*** Text shown ***

Ron Munro of Zurich Insurance underlines the costs of bad driving: "Motor fleet is underwritten on a cost plus basis. The worse a fleet's claims record, the higher its premiums will be." And there are other costs which, Munro says, are often ignored: "It has been estimated that the cost of an accident is ten times the actual damage. As well as insurance costs, there are the costs of lost orders, lost production time, and increased staff absence".

Munro outlines three main tools used by insurers to address risk management weaknesses: driver assessment, driver training and vehicle monitoring. This last approach can include electronic surveillance, although he says the more usual method is to use the fleet company's claims record.

Roger Ball, commercial motor insurance manager at Allianz Cornhill, highlights the pressures on drivers as a contributory factor in traffic accidents. He points out that fleet drivers, and particularly hauliers, are under increasing pressure to work harder and longer hours. Drivers are required to make deliveries just-in-time, as manufacturers or retailers reduce their reliance on warehousing.

*** End of Text shown ***

List of tasks >>
[A] In the text on fleet insurance, what three main tools does Munro say insurers use to address risk management weaknesses?
[B] Reproduce the fleet insurance text from "Munro outlines three" up to and including "reliance on warehousing.", swapping "hauliers" for "truckers".
[C] Proceed with the fleet insurance text from the point at which it stops.

*** Data shown ***

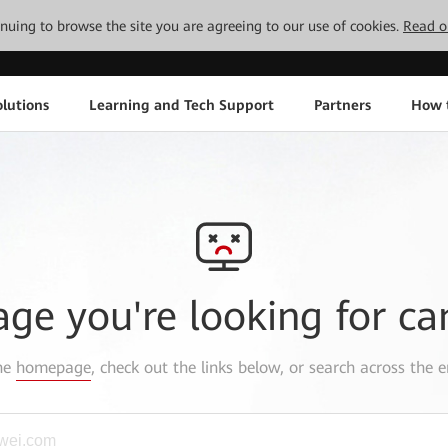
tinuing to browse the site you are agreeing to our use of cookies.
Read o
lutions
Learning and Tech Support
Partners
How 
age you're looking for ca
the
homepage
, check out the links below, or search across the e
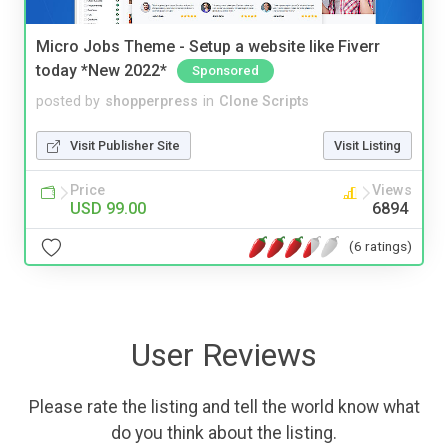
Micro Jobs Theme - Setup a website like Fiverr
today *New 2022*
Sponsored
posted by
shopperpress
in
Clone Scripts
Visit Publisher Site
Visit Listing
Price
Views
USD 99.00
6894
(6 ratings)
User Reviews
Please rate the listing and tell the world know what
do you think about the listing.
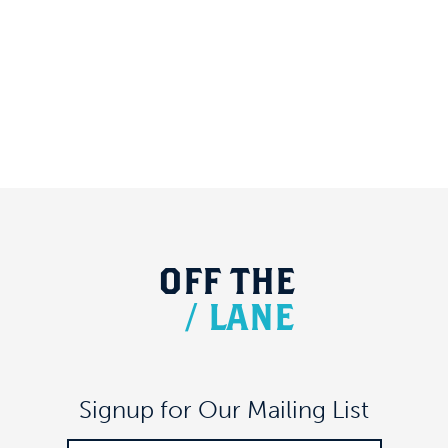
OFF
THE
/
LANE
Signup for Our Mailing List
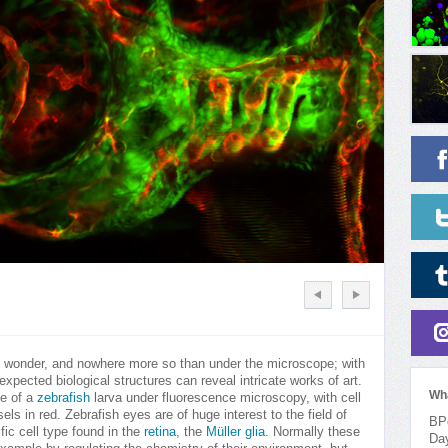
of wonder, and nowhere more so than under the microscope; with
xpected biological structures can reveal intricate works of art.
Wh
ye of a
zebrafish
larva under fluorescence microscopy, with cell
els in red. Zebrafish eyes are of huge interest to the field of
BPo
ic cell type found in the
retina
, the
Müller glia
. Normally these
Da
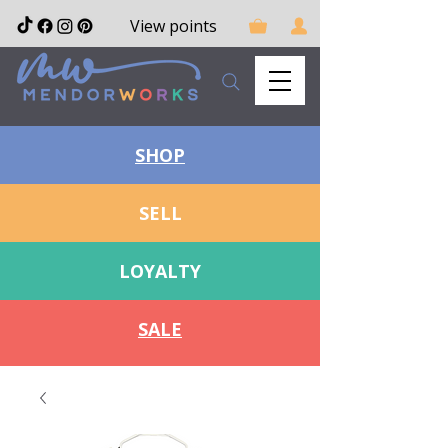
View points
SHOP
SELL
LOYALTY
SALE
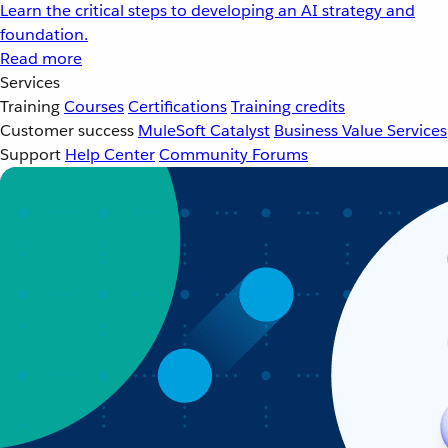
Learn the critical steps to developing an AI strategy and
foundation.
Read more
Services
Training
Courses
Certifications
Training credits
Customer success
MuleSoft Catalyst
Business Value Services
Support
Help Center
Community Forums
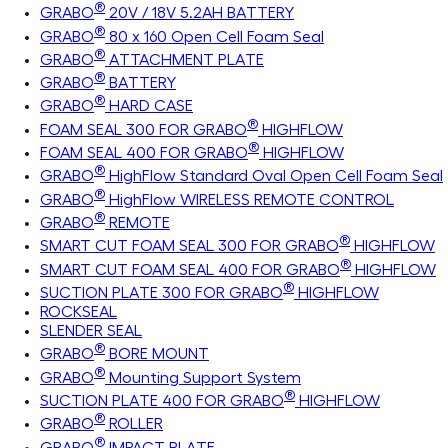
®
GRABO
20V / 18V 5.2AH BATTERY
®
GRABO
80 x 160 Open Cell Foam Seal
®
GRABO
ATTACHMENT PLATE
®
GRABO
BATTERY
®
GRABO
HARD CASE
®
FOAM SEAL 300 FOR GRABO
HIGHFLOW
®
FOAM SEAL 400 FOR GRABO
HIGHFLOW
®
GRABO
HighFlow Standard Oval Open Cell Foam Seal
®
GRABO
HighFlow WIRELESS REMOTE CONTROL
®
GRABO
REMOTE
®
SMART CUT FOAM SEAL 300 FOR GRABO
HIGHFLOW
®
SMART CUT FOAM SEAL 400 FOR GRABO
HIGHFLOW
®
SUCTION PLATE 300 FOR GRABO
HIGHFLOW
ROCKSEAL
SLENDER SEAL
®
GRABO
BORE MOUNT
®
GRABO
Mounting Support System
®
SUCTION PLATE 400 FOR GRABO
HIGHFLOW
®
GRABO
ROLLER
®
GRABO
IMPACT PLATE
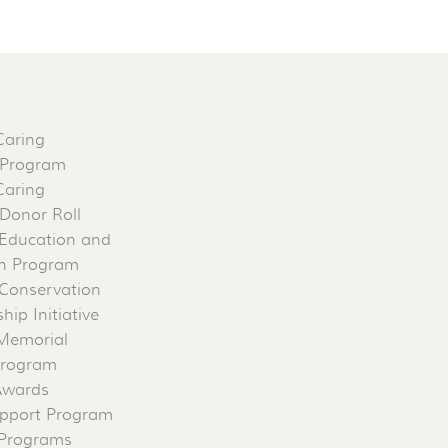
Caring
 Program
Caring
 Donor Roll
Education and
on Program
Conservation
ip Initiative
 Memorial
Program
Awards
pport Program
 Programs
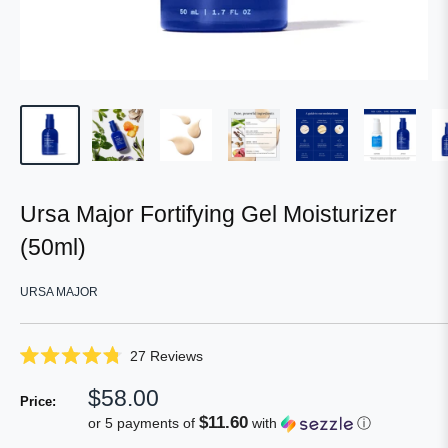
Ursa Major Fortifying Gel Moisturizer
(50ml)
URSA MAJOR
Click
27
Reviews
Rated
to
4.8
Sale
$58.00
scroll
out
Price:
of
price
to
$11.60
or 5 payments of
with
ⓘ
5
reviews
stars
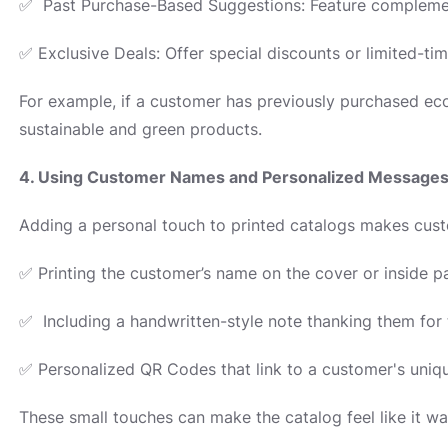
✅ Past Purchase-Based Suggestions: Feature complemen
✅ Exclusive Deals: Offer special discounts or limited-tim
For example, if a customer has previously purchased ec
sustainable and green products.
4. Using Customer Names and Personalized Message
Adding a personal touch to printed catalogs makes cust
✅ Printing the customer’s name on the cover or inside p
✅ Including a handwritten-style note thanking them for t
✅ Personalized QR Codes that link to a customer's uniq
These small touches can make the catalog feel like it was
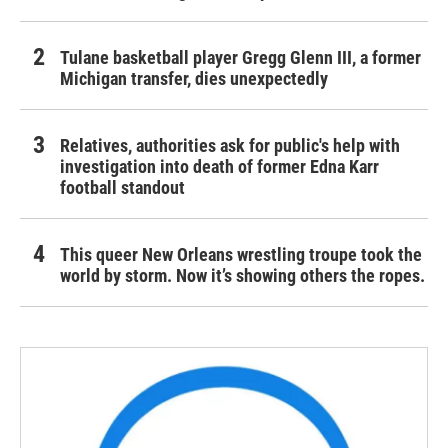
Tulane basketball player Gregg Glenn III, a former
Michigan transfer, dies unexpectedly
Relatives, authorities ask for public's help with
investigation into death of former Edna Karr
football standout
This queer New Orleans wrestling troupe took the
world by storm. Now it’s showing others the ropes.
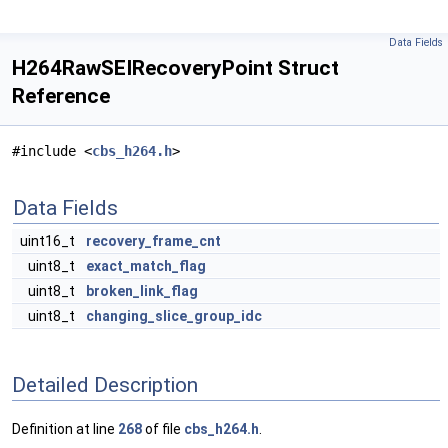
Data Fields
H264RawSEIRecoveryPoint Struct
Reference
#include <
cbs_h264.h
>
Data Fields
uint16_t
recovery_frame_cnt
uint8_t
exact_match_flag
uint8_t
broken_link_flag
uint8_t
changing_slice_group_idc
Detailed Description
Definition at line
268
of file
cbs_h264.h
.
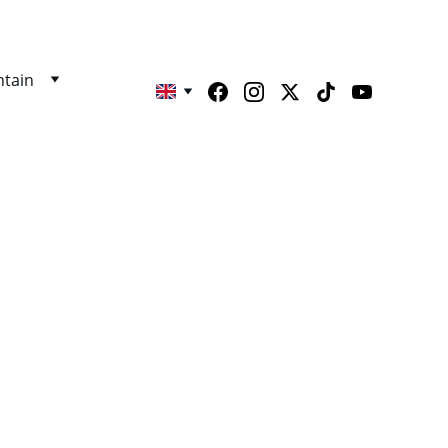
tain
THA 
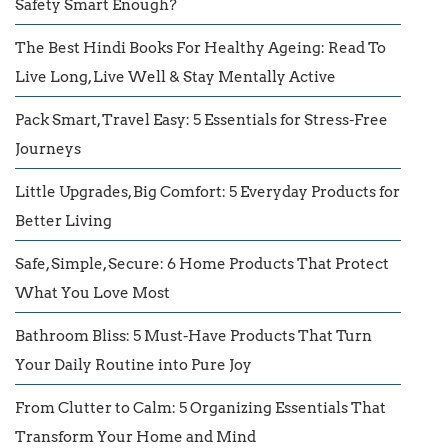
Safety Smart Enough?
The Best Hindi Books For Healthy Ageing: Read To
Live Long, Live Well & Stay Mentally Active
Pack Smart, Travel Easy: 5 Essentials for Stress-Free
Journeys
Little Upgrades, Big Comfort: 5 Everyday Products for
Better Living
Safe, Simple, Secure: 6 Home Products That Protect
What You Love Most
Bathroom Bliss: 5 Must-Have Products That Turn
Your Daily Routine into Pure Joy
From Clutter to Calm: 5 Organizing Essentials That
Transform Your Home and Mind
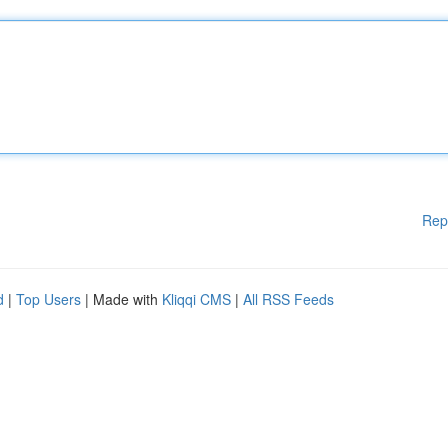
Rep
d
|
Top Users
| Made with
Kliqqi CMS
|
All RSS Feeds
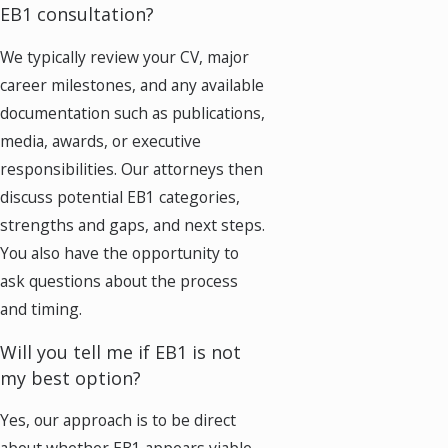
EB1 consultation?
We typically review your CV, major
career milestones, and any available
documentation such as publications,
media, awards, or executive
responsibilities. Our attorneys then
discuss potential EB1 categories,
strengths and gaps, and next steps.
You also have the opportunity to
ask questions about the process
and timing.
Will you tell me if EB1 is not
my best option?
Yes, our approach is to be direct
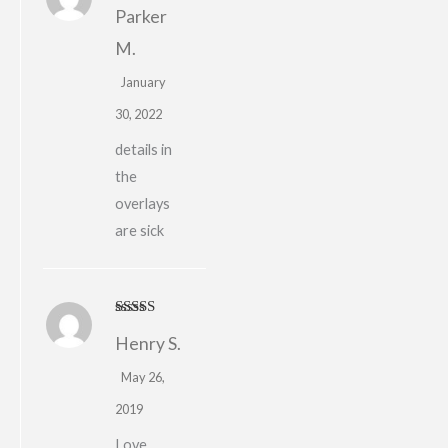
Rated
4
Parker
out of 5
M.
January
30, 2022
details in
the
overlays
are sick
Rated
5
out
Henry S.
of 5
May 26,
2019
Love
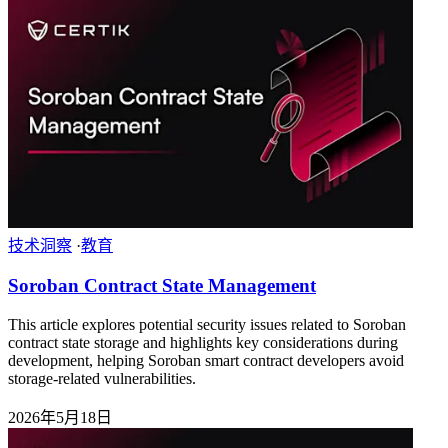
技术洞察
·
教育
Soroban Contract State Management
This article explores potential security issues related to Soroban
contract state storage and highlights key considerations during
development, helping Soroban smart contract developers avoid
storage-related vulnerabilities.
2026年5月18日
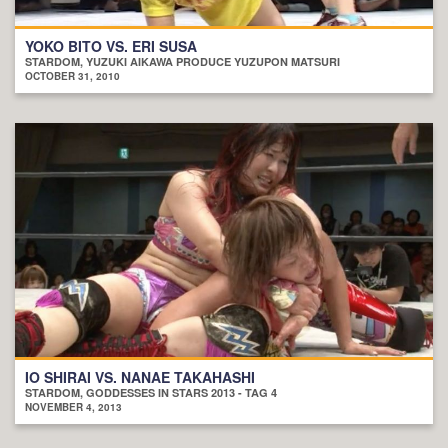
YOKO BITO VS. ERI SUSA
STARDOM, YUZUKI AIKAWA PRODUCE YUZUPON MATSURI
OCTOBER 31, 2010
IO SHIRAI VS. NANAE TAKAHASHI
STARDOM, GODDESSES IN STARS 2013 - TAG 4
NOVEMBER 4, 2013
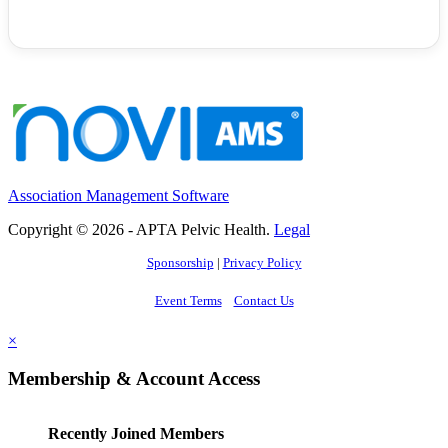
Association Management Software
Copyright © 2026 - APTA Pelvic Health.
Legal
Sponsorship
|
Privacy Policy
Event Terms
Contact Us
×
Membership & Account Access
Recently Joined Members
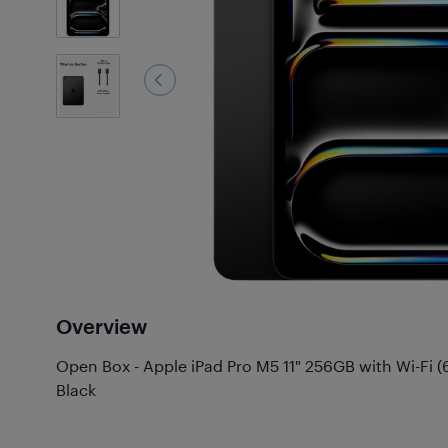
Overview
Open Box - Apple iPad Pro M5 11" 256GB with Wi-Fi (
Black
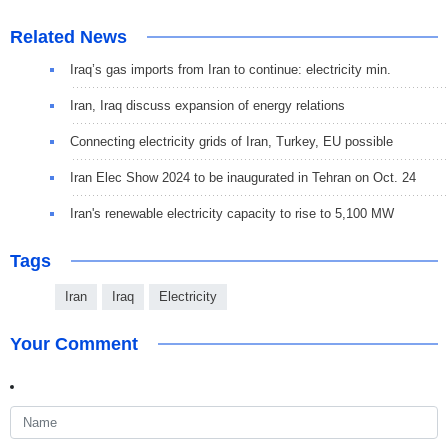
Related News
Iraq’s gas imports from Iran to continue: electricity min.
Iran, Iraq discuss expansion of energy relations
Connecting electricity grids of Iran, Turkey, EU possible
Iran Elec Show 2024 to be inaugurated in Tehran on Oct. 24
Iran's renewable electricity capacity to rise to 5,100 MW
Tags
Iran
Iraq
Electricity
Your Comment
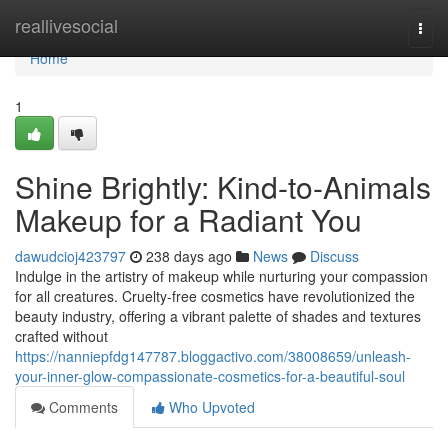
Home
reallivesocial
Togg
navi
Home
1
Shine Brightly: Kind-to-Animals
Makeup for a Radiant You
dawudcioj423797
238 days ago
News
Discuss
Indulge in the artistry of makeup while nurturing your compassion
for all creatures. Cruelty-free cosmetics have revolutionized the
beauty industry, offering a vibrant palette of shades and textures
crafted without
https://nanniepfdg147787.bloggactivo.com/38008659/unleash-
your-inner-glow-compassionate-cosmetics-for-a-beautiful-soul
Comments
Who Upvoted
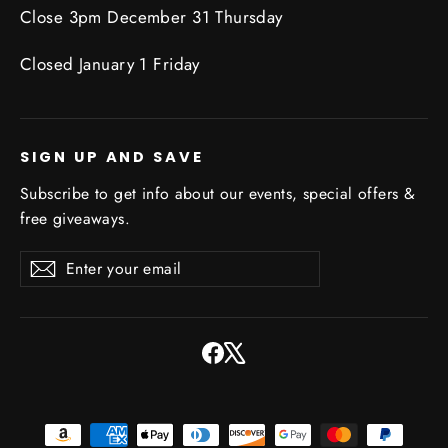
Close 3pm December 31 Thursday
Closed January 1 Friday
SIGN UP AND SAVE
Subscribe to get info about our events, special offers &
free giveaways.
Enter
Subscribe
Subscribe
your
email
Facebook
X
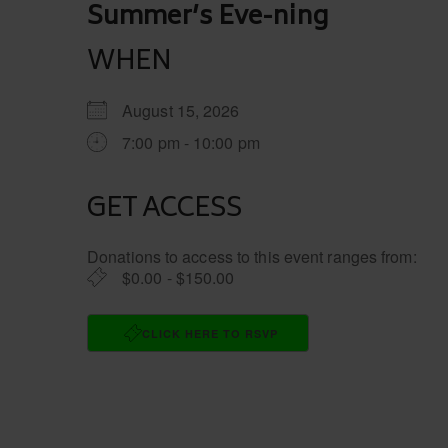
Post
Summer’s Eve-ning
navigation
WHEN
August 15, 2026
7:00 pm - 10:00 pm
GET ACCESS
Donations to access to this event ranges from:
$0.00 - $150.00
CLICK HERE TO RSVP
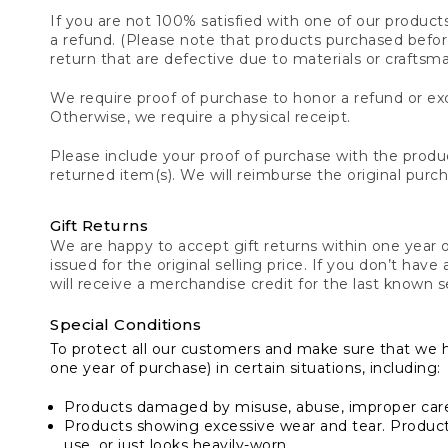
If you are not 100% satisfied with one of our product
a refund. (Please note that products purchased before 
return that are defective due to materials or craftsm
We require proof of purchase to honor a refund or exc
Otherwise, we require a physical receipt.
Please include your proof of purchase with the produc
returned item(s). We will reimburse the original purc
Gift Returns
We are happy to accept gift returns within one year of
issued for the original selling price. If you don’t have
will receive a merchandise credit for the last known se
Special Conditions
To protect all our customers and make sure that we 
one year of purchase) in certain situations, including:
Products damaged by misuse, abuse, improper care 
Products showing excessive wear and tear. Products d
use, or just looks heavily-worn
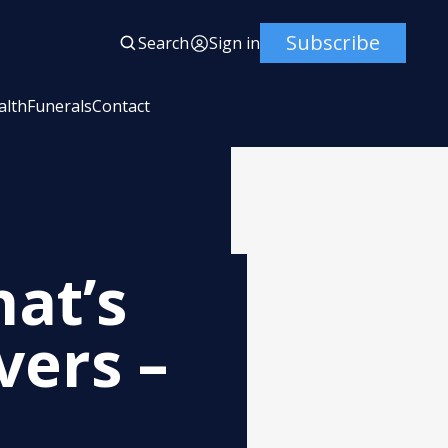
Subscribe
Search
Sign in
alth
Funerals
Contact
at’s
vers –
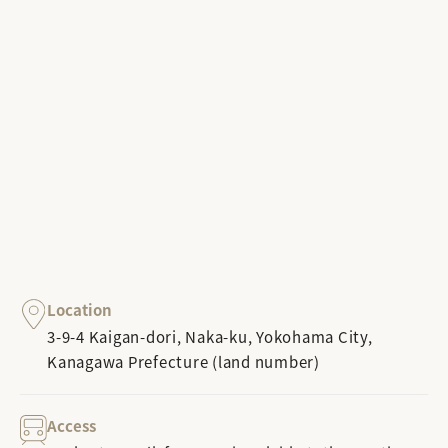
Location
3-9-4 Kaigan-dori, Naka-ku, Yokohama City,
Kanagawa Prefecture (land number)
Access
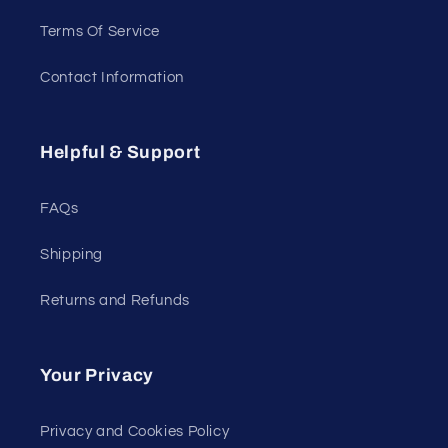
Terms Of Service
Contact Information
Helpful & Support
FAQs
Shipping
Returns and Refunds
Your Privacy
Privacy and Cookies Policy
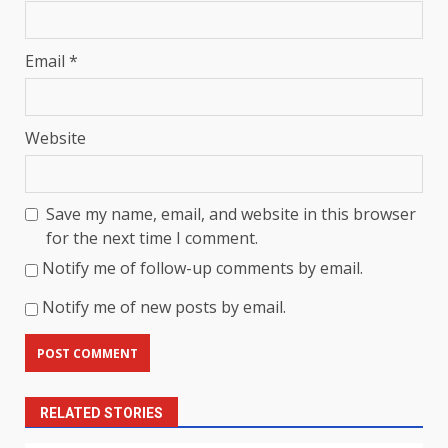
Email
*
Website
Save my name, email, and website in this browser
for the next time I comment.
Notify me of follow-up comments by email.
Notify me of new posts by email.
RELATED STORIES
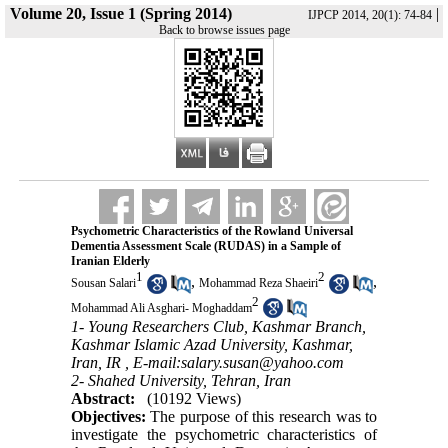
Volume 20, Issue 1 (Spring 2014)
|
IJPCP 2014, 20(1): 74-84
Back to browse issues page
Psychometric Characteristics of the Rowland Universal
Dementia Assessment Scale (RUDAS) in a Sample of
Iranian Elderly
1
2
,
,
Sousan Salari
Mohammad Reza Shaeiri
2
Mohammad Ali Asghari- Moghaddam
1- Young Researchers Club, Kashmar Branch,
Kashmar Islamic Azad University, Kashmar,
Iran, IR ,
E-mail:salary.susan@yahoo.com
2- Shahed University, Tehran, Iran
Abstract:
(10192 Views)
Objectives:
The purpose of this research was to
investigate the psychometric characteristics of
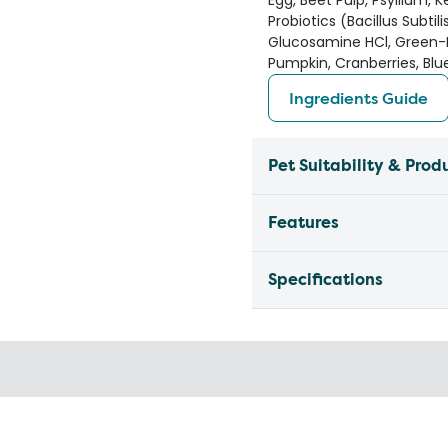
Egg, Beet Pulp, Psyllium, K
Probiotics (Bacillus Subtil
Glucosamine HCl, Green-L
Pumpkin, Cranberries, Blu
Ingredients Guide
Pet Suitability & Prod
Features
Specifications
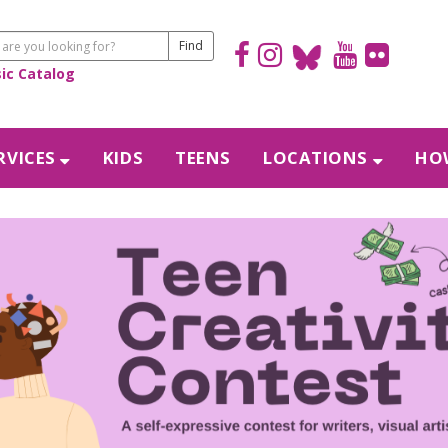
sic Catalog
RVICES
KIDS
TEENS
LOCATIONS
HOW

*** End of Data shown ***

Task-by-task outputs >>
[A] Driver assessment, driver training and vehicle monitoring.

[B]
Munro outlines three main tools used by insurers to address risk management weaknesses: driver assessment, driver training and vehicle monitoring. This last approach can include electronic surveillance, although he says the more usual method is to use the fleet company's claims record.

Roger Ball, commercial motor insurance manager at Allianz Cornhill, highlights the pressures on drivers as a contributory factor in traffic accidents. He points out that fleet drivers, and particularly truckers, are under increasing pressure to work harder and longer hours. Drivers are required to make deliveries just-in-time, as manufacturers or retailers reduce their reliance on warehousing.

[C]
The effect is that the average lorry load is decreasing, but drivers are making more frequent deliveries.

Ball says that the increading number of lorry journeys heightens the importance of risk management for hauliers. "We are heavily involved in driver training, and use a number of speciailist companies to evaluate the skills of fleet drivers."

Allianz Cornhill currently applies risk management on a selective basis. "We tend to take a bespoke approach to each risk, as risk management is just one of a number of underwriting tools we use."

However, Ball warns of a recent disturbing trend that could set back the improving safety record of fleet operators. "More and more fleet operators are being tempted into taking reduced cover or higher excess levels in order to offset rising premiums in the market."

Zurich Commercial has adopted the approach of reducing costs by settling claims quickly. It has developed a fast-track programme for settling whiplash injury claims from motor accidents, which it estimates has reduced damages payouts by 25%: a £2m saving by the end of 2000. The programme speeds up the settlement of claims by providing rapid rehabilitation treatment to whiplash victims, thereby reducing long-term damage and reducing claims costs.

As with all risk management, lateral thinking and innovation will deliver the rewards.

Mike Cooper gets fit for the road
After seven years of accident-free motoring, I thought I had little need to polish up my driving skills. But this smug opinion was put to the test when I signed up for a defensive driving course with Paul Ripley Drive.

From its base at Brands Hatch, the company coaches fleet drivers and, more excitingly, test drivers for manufacturers including Aston Martin and Cosworth.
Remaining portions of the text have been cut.